We have commented out the main from the ETL pipeline here with ‘#’. Of course, this syntax must not be commented out in the .py file.

We have removed the part self.preprocess_countries(), because it is not used here. We continue to work with the new_df after the join. The option to save the loaded file countries.csv, in this case, as we have loaded it, remains, because you might want to have all relevant records in the output folder.

Unfortunately the view is not optimal. Therefore I recommend to copy the syntax into a .py file. I prefer “Visual Studio Code” from Microsoft. But I also put the file in my “GitHub Repo” from where you can get it.

5 Test etl_pipeline.py

Now we want to test our created ETL.

5.1 from jupyter notebook

First I want to test the ETL from a notebook. For this we create and start a new notebook in the notebooks-folder with the name ‘Test ETL Pipeline with join2.ipynb’.

import sys

# Specifies the file path where the first .py file is located.
sys.path.insert(1, '../data')
import etl_pipeline
datapreprocessor = etl_pipeline.DataPreprocessor()
datapreprocessor.read_data_from_raw_input()

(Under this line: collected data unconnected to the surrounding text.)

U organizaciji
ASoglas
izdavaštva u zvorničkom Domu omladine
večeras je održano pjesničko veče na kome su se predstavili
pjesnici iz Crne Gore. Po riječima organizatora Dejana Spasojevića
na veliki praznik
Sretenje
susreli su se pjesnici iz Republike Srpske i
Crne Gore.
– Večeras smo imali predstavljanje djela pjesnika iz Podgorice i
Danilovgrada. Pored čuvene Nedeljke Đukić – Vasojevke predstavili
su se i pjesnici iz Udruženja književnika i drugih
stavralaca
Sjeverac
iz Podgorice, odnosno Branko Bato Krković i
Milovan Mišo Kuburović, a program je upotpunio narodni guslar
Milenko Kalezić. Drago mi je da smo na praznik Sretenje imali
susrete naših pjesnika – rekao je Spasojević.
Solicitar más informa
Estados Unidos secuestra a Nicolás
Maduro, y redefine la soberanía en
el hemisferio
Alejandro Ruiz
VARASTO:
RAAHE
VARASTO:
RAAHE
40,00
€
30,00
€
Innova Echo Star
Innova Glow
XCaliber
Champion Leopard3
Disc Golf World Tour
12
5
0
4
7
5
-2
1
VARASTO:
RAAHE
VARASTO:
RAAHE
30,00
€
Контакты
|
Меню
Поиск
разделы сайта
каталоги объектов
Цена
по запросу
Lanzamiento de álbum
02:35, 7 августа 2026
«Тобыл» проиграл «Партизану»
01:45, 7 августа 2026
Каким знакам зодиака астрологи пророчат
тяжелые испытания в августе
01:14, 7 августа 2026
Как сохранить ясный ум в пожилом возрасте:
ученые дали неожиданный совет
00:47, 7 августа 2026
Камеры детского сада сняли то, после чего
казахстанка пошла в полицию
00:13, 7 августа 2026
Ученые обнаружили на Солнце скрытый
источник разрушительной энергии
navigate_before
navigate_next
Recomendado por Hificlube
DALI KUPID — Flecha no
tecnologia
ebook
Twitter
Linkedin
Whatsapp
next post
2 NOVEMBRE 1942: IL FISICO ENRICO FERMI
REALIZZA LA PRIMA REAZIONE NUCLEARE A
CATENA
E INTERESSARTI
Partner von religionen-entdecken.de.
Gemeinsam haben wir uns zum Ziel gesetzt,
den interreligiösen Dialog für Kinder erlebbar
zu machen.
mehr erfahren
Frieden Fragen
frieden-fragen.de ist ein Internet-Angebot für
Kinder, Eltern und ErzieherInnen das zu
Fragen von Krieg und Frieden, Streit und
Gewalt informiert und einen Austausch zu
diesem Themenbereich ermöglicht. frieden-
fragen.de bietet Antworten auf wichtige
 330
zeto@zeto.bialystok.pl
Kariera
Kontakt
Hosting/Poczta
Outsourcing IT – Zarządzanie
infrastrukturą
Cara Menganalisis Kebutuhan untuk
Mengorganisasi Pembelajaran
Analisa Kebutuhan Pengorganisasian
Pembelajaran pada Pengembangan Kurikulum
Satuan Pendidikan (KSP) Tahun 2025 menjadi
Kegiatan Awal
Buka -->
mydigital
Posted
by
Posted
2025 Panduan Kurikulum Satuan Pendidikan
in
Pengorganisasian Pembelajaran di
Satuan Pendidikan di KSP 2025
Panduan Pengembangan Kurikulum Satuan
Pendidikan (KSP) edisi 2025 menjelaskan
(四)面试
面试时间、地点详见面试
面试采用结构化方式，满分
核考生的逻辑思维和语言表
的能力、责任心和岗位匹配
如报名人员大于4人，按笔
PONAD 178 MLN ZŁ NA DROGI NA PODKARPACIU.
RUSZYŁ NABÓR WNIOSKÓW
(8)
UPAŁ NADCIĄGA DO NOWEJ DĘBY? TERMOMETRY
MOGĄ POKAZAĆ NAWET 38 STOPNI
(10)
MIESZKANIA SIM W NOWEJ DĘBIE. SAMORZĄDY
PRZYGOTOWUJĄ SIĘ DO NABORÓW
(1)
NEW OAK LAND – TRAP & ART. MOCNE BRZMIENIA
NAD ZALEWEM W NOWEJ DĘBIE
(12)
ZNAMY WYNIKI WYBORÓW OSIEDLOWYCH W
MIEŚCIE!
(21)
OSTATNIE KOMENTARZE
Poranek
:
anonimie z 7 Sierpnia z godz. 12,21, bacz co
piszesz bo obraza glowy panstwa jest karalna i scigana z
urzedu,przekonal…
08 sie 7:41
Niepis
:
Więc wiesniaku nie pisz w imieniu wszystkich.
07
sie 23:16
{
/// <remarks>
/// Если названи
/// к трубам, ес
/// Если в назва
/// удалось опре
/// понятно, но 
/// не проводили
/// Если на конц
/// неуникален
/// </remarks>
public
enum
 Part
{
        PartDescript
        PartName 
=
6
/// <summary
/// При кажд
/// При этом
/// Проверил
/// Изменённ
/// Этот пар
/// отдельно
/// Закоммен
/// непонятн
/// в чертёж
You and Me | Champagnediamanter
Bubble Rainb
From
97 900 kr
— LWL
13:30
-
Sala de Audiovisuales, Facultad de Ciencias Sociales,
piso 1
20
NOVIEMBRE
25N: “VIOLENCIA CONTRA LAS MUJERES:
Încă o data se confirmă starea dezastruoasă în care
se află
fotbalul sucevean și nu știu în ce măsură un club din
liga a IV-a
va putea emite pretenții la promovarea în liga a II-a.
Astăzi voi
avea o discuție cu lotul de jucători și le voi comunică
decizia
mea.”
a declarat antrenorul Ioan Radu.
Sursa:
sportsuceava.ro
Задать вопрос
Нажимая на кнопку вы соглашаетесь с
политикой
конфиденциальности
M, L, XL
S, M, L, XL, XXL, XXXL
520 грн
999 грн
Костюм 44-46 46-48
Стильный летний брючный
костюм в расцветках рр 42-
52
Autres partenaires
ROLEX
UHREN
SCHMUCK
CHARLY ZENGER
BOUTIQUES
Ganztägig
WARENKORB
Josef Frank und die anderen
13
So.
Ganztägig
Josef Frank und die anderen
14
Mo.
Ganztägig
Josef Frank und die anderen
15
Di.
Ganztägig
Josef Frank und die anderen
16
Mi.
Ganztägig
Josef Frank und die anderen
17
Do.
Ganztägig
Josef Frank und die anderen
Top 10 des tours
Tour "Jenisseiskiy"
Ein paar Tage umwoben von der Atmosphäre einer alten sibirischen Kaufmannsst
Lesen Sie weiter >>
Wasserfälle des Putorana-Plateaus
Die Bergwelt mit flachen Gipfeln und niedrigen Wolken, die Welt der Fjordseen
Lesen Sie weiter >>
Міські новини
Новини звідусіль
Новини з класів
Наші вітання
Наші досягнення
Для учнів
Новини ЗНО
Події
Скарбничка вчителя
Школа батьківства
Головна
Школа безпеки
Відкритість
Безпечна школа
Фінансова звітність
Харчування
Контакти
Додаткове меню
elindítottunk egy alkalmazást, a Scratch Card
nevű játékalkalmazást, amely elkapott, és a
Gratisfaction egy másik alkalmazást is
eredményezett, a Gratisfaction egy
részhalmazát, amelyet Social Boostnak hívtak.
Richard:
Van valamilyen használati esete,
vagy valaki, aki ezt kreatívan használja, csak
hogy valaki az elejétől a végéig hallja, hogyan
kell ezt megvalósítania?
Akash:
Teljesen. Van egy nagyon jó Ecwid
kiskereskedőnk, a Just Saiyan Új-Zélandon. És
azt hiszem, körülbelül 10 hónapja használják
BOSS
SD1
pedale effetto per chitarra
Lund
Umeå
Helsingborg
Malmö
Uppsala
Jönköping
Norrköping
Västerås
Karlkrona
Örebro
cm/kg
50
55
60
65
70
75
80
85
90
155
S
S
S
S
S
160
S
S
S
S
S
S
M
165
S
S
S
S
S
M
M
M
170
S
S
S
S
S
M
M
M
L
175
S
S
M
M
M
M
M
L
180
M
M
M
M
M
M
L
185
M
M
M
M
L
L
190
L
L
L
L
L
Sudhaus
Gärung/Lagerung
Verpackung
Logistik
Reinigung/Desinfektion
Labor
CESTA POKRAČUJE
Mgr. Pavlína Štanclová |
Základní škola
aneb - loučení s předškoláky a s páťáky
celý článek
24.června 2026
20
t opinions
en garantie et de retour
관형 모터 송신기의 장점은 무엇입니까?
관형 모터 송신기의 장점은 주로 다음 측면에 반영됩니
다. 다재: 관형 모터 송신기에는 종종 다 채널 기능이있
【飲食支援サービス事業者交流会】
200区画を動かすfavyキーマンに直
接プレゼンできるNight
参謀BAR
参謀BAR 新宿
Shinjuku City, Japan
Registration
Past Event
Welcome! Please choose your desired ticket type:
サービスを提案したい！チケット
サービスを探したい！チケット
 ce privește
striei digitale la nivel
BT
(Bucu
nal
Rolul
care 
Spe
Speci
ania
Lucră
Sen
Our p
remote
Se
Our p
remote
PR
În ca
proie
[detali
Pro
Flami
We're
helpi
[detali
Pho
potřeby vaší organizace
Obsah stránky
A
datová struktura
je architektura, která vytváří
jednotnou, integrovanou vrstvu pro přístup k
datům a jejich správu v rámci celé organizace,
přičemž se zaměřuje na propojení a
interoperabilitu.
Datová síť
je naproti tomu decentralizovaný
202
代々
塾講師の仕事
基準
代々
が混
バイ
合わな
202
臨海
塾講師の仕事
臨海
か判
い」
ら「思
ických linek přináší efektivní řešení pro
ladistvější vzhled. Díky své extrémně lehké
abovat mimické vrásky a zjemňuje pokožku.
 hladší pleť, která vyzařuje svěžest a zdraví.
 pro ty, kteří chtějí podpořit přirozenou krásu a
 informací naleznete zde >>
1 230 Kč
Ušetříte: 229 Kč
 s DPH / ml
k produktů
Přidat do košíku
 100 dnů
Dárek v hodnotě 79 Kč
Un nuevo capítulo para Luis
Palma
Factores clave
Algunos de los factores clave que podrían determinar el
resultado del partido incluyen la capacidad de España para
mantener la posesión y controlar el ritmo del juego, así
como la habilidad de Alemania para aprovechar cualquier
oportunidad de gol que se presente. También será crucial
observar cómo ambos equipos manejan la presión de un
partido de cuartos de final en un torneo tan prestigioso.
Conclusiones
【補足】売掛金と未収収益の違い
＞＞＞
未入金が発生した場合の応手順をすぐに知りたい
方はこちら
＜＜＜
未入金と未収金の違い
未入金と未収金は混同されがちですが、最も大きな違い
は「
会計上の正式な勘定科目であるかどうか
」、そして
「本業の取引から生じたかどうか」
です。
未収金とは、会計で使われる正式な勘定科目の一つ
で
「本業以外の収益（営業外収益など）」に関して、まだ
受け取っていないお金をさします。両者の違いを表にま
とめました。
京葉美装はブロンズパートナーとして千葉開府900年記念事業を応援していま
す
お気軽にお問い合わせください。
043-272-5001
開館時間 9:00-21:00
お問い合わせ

new_df = datapreprocessor.preprocess_data(save_preprocess_new_df=True)

new_df = datapreprocessor.read_preprocessed_tables()

new_df

5.2 from command line

Because we have defined a main in the .py file we are able to call and execute the ETL from the command line. It does not matter which command line this is exactly. You can use Anaconda Power Shell, Git Bash, the Windwos Comman Line or anything else.

Type only the following commands in your command prompt:

cd "path/to/your/data/folder"
python etl_pipeline.py

6 Conclusion

In this kind of ETL I showed how to load and edit one or more data sets, then merge them, edit them further and finally save them.